Document extract -
---*---
A tragic end to the fate of a migrant is his death in a distant country. At once harrowing and dishonourable, unattended as it is by any ritual, it is one of the most devastating of curses (‘...a foreign soil shall eat his flesh...'). The climax of the drama is the failure of the dead man to find repose, since the alien soil rejects him and desecrates his remains (Syrmatiko). Equally harrowing is the death of a seafarer far from his home, though the association of the Greek with sea is more familiar than with the foreign lands: the same waters break upon his island home and he always has his fellow seafarers to relieve his loneliness (There were three monks). Nonetheless, as Samuel Baud-Bovy has noted, the sea has inspired relatively few songs among the essentially maritime nation of the Greeks. The mountains, springs, and trees are very frequently referred to in demotic songs and lovingly, too, while on most occasions when it is introduced the sea evokes expressions of sorrow, separation, and bitterness (You quench your thirst... o sea).
I greet you, love, dear treasure-chest, with double locks protected;
I've been away these forty years, yet still she's waiting for me.
---*---
Instructions for the task -
Please extend the passage above on Greek folk songs about exile and the sea, starting right after its last line.

Source information -
---*---
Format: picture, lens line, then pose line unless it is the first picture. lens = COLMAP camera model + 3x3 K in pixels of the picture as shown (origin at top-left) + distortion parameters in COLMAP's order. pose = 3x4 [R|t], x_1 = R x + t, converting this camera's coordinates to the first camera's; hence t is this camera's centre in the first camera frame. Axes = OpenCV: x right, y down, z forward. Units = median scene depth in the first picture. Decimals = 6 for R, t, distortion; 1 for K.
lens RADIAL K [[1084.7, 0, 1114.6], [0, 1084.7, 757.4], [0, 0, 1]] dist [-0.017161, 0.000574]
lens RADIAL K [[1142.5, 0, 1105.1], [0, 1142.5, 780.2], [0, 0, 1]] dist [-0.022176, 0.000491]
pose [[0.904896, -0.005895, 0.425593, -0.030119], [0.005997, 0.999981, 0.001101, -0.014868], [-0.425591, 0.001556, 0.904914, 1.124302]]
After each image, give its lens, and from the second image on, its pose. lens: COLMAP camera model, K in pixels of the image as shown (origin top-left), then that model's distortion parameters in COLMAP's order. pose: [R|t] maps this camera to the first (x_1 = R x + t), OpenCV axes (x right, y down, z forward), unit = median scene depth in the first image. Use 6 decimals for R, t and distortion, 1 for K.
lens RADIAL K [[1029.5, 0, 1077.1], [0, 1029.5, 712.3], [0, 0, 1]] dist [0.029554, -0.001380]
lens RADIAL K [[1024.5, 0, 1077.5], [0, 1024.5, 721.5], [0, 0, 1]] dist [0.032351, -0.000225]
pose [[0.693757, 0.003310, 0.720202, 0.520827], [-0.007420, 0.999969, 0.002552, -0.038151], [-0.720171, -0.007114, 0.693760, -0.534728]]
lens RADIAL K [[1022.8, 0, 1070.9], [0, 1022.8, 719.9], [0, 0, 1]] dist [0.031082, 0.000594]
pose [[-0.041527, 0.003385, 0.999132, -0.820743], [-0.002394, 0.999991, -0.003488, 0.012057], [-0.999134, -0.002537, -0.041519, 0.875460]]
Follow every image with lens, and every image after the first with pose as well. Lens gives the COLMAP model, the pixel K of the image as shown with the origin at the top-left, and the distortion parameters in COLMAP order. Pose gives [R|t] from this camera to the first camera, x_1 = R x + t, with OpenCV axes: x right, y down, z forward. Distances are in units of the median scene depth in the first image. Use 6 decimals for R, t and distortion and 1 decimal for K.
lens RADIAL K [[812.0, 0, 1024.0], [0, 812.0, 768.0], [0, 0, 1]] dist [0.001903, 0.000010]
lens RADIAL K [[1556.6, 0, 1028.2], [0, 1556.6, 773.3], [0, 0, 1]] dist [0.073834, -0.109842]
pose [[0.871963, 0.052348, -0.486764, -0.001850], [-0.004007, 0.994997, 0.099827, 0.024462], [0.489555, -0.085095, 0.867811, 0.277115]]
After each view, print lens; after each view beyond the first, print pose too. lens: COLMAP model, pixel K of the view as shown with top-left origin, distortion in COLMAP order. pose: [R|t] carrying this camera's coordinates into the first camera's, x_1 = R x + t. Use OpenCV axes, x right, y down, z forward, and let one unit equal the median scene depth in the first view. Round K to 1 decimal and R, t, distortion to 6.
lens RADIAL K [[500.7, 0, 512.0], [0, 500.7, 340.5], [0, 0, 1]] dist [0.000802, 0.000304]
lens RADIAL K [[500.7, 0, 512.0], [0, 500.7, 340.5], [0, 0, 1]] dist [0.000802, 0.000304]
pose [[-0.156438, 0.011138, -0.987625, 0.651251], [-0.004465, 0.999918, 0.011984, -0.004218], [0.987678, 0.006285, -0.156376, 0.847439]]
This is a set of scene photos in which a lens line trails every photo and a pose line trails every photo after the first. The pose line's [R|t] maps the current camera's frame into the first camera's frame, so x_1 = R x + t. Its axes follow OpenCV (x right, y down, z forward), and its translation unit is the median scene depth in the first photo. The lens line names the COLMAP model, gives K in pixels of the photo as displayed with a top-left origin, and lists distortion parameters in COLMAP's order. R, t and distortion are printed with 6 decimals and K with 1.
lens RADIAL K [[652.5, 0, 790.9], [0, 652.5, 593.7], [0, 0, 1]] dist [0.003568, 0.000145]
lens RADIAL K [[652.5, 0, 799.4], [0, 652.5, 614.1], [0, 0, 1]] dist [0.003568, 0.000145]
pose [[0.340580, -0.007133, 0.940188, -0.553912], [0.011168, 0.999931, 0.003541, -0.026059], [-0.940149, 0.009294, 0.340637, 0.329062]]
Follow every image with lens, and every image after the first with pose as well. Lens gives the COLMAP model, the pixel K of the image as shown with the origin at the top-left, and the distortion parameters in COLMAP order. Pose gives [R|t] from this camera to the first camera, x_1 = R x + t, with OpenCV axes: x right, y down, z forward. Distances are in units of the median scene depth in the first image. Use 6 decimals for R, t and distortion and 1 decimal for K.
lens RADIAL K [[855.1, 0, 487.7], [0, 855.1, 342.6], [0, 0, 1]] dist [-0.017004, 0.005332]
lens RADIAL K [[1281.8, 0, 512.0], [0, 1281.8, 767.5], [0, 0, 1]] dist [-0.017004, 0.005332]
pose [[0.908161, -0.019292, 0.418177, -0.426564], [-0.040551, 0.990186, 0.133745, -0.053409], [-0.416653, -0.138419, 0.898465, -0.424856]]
---*---
Task response -
In most songs about life in foreign lands death is hinted at as a persistent threat, while the home-coming is never final but merely transient, an event that intensifies the pain of separation (‘You made me, mother, an ill match, you gave me to a Wallach / Twelve years he's in Wallachia, but three days in his home here'). An exception is to be found in the song ‘The return of the migrant', though it is connected with another category of popular airs, the ballads (paraloges). This is clear from their narrative character which does not recur in any other sons/s associated with Greeks abroad (their texts are generally of a lyrical and improvised nature, and thus variable in form). One of the oldest categories of Greek demotic songs, the ballad, has been the subject of numerous studies that have pointed to the similarities it bears to, for instance, the recognition scene in The Odyssey in which Odysseus is recognized by Penelope, but also with songs on the same theme sung by other European peoples, as well as with old Russian popular folk-tales (N. Politis, Samuel Baud-Bovy, S. Kyriakides, K.Romaios, I. T. Kakridis, D. Maronitis).
The migrant returns home in disguise, as did Odysseus on the oracle's advice, in order to verify his wife's fidelity. She does not recognize him, the natural consequence of a long abstinence during which his features have altered, an occurence often noted in the songs (‘I go up to my mother's door she looks at me and draws back / I then go over to my wife's, she does not recognize me'). The corroborative evidence is the same as in the Homeric tale: fruits of fertility (the apple and the grape), a particular room in the house (the bedroom), and physical characteristics. Moreover, identical words, the self-same lines, and similar expressions persuade one to the view of I. Kakridis: ‘There is a close inner association between The Odyssey and the song of the Migrant'.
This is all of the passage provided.